Have you ever wondered what would happen if a Bizzarro cartoon were turned into a story setting? Well then you would have Anhk-Morpork of Discworld as sketched in book 9 of some of the finest comic crafting of the past two decades by Terry Pratchett. This is a return to the Night Watch and its growing cast of Keystone Kopper Konstabulary kharacters. Pratchett has added to anti-hero extraordinaire Captain Vimes some new recruits including Detruitus the slow thinking Troll, Angua the sexy moll-cop with a wolfish history, and Cuddy the Dwarf whose size is no barrier to his brass.

Of course misbegotten crime is unleashed on the Night Watch hatched by a plutocratic monarchist who oxymorons his way through one bizarrely massive murder after another. So this gives Pratchett the opportunity to display the Night Watch's died in the wool sankfreud as it stumbles on toward the resolution of major philosophical questions disguised as running jokester crimes. The satire is tart but delicious, the anti-heroes heroically droll and fair-minded to a fault, and the action always suggesting Fire, Ready, Aim.

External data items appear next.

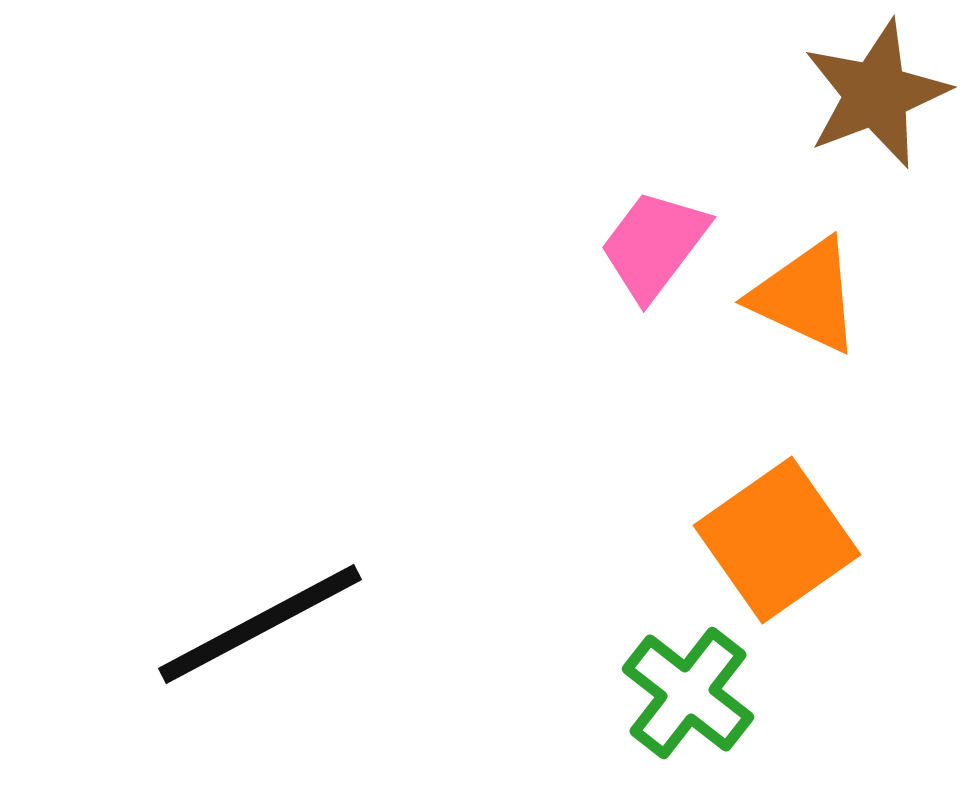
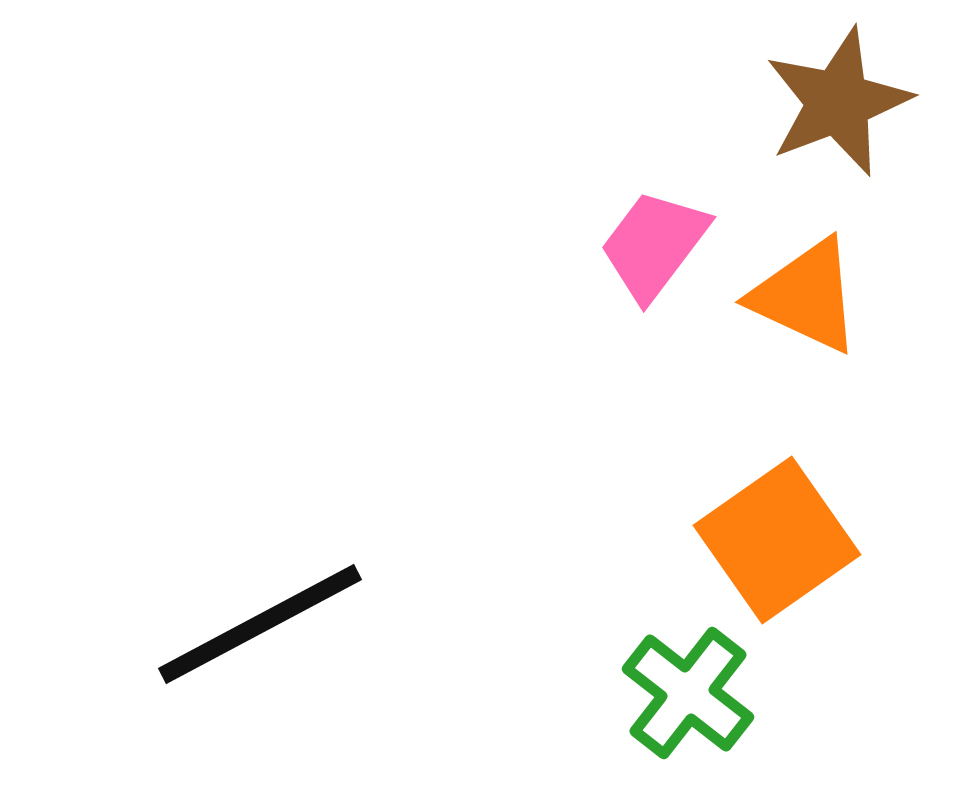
brown star: moved 38 px left, 8 px down
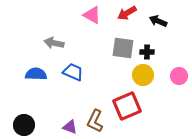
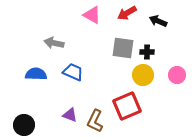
pink circle: moved 2 px left, 1 px up
purple triangle: moved 12 px up
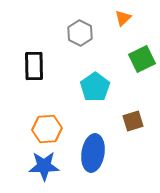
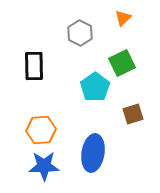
green square: moved 20 px left, 4 px down
brown square: moved 7 px up
orange hexagon: moved 6 px left, 1 px down
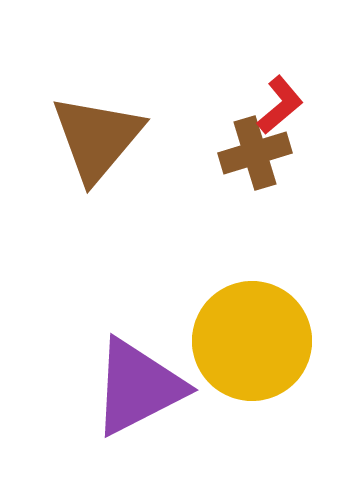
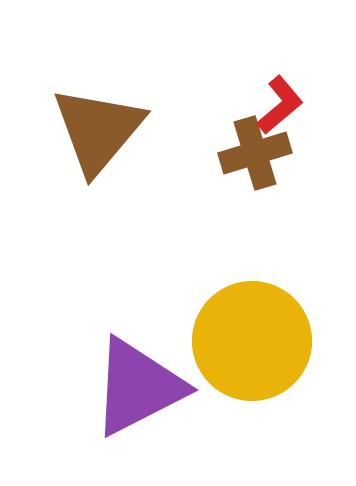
brown triangle: moved 1 px right, 8 px up
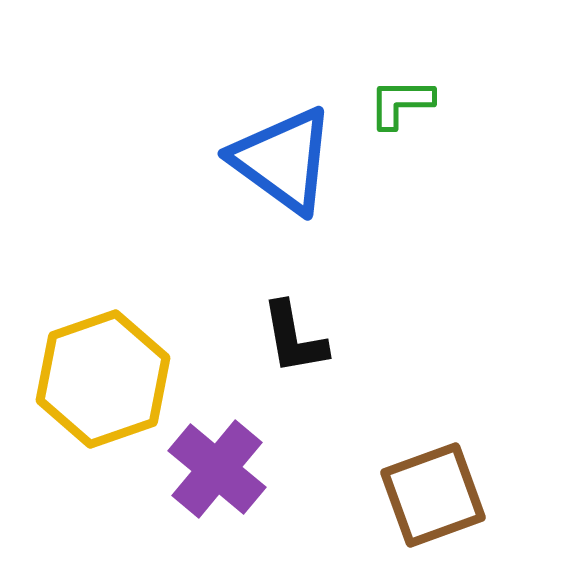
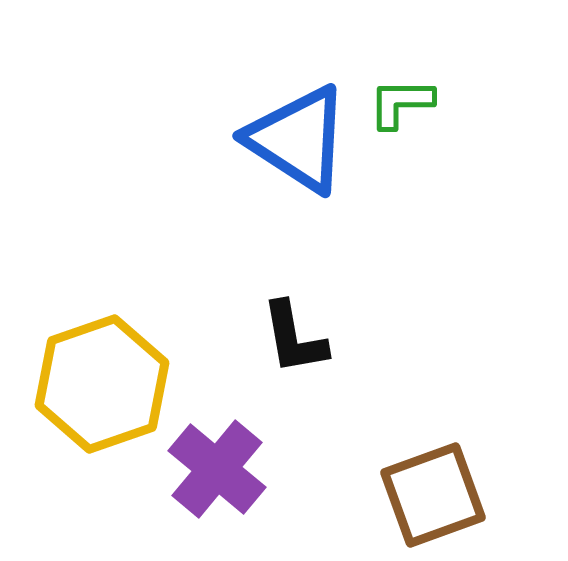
blue triangle: moved 15 px right, 21 px up; rotated 3 degrees counterclockwise
yellow hexagon: moved 1 px left, 5 px down
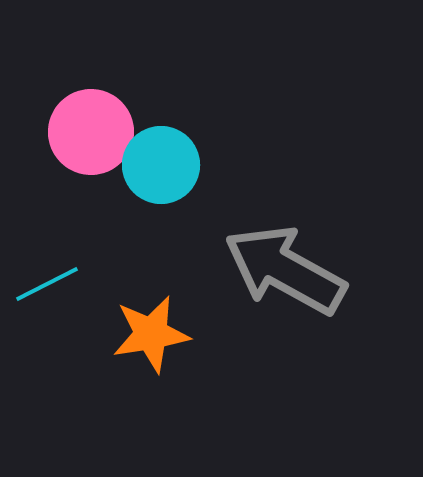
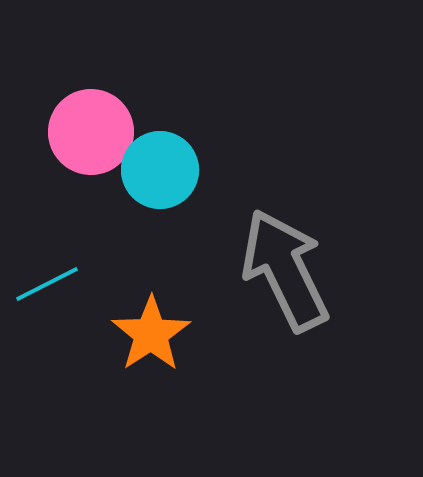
cyan circle: moved 1 px left, 5 px down
gray arrow: rotated 35 degrees clockwise
orange star: rotated 24 degrees counterclockwise
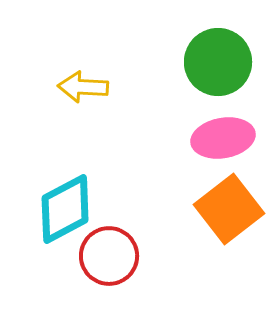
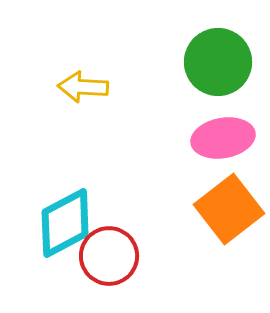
cyan diamond: moved 14 px down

But in fact the plotline is as ironically taut as the rich and ribald spoonerisms and portmanteaus running rampant in the language. If you like to giggle or laugh out loud or smile silent and knowingly, this is the best comic concoction to be found on a real Terra Gone Terribly Meltdownish Wrong. As Captain Vimes would say "I suppose you could conclude the book is quite good".

PS: The reading by Tony Robinson is nothing short of a virtuoso performance and a magnificent tickle.